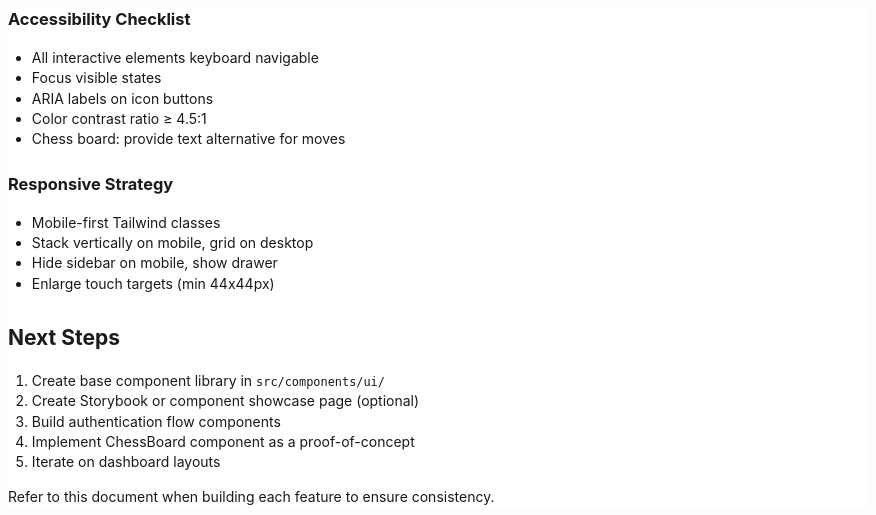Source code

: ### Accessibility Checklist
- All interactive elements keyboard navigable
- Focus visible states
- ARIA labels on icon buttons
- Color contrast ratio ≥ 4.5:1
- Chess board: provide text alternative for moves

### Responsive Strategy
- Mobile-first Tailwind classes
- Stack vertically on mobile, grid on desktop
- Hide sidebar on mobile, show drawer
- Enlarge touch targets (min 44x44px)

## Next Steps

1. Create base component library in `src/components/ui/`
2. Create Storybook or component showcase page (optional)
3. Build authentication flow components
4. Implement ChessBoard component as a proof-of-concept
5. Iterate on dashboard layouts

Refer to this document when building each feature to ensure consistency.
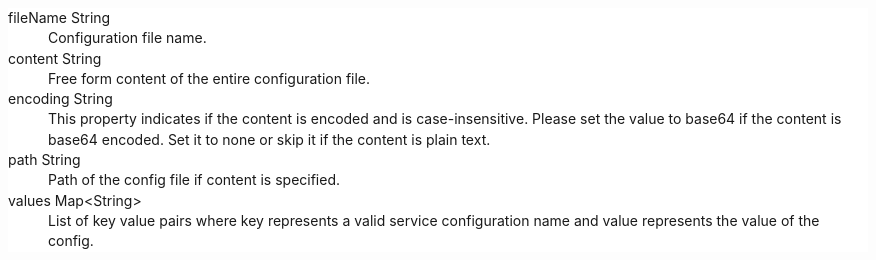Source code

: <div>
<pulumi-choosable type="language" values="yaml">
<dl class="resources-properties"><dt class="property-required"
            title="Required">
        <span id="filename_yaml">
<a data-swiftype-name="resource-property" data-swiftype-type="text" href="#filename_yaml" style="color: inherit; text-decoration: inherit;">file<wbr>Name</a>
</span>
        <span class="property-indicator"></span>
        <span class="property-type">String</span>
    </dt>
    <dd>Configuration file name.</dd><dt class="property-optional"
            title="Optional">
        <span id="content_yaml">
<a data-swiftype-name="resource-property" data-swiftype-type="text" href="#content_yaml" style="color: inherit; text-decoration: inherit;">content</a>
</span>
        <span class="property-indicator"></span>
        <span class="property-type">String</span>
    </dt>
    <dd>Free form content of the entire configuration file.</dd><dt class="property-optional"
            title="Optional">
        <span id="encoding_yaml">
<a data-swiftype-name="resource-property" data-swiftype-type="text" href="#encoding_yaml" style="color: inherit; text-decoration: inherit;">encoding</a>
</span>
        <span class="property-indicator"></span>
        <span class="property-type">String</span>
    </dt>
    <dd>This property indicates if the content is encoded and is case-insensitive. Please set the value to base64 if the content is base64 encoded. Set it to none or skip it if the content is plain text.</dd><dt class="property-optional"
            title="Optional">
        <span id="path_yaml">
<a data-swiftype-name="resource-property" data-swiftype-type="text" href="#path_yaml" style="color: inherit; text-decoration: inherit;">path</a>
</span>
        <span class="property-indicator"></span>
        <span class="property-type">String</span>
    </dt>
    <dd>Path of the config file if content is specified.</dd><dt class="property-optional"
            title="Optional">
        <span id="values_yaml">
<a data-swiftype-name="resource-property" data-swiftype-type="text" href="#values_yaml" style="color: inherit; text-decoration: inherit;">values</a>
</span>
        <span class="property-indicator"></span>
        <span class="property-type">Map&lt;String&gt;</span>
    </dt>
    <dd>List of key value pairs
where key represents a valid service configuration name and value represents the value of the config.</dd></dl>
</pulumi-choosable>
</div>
+++
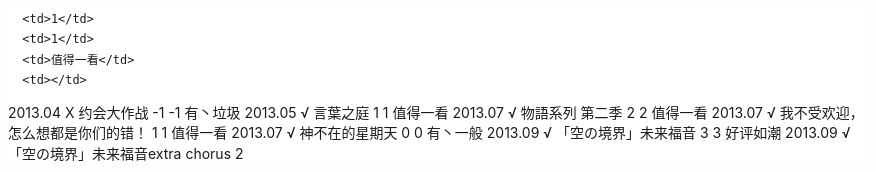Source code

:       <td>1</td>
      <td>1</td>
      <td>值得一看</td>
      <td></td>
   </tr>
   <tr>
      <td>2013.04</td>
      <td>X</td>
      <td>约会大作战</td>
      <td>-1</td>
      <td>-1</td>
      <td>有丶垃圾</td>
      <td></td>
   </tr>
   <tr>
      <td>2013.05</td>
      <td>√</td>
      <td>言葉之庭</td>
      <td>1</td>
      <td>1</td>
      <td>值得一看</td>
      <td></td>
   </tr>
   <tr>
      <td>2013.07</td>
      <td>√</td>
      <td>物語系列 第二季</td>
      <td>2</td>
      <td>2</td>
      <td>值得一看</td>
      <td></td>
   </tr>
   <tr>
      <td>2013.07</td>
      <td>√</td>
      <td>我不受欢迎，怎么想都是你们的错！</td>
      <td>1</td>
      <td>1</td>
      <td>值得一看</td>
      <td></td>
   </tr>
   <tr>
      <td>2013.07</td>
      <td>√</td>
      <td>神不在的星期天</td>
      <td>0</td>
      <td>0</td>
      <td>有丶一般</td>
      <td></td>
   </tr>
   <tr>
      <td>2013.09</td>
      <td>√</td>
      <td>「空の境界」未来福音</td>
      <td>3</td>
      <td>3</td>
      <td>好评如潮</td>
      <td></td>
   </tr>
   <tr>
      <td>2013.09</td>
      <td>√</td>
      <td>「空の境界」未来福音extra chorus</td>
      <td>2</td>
+++
◆ **INSTRUCTION**
Copy out all lines above that include the string "Create".

◆ **ANSWER TO THIS TASK**
1. Create base component library in `src/components/ui/`
2. Create Storybook or component showcase page (optional)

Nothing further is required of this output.